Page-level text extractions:
- Opening Delimiter -

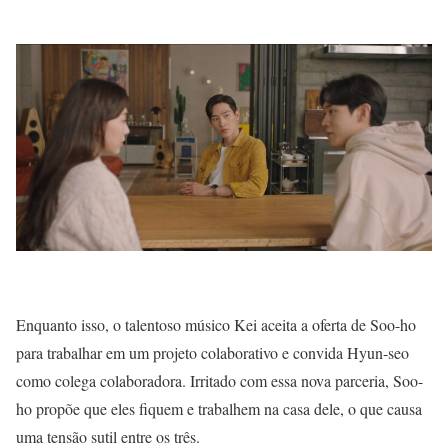
Enquanto isso, o talentoso músico Kei aceita a oferta de Soo-ho
para trabalhar em um projeto colaborativo e convida Hyun-seo
como colega colaboradora. Irritado com essa nova parceria, Soo-
ho propõe que eles fiquem e trabalhem na casa dele, o que causa
uma tensão sutil entre os três.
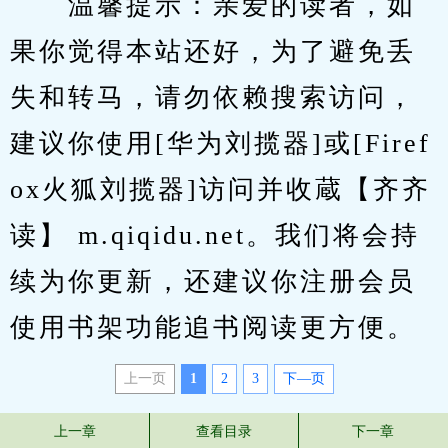
　　温馨提示：亲爱的读者，如
果你觉得本站还好，为了避免丢
失和转马，请勿依赖搜索访问，
建议你使用[华为刘揽器]或[Firef
ox火狐刘揽器]访问并收蔵【齐齐
读】 m.qiqidu.net。我们将会持
续为你更新，还建议你注册会员
使用书架功能追书阅读更方便。
上一页
1
2
3
下—页
上一章
查看目录
下一章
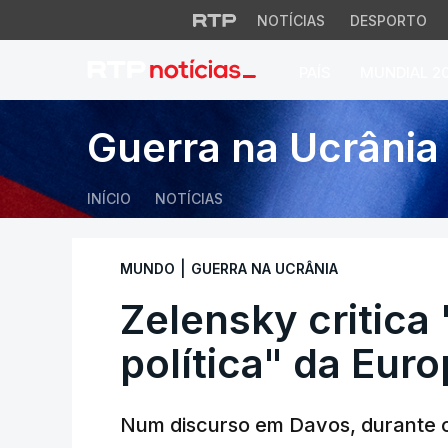
NOTÍCIAS
DESPORTO
PAÍS
MUNDIAL 2
Zelensky critica "f
Guerra na Ucrânia
INÍCIO
NOTÍCIAS
|
MUNDO
GUERRA NA UCRÂNIA
Zelensky critica 
política" da Eur
Num discurso em Davos, durante 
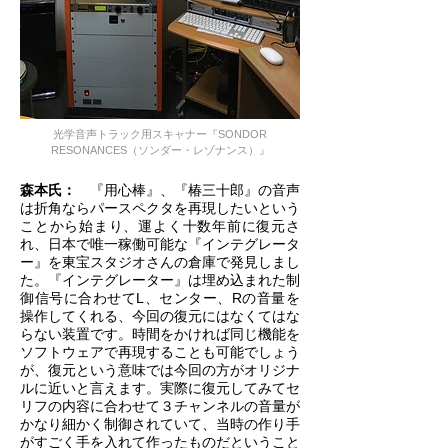
光学音声トラック用スキャナー『SONDOR
RESONANCES（ソンダー・レゾナンス）』
森本氏：
『用心棒』、『椿三十郎』の音声
は折角ならパースペクタを再現したいという
ことから始まり、運よく十数年前に復元さ
れ、日本で唯一稼働可能な『インテグレータ
ー』を東宝スタジオさんの倉庫で発見しまし
た。『インテグレーター』は埋め込まれた制
御信号に合わせてL、センター、Rの音量を
操作してくれる、今回の復元にはなくてはな
らない装置です。時間をかければ同じ機能を
ソフトウェアで再現することも可能でしょう
が、復元という意味では今回の方がオリジナ
ルに近いと言えます。実際に復元してみてセ
リフの内容に合わせて３チャンネルの音量が
かなり細かく制御されていて、当時の作り手
がすごく手を入れて作ったものだということ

- Closing Delimiter -

- **Problem statement**
Extract every line from the rows above that contains the string "critica". Treat uppercase and lowercase as different.

- **Response for this exercise**
Zelensky critica "f
Zelensky critica 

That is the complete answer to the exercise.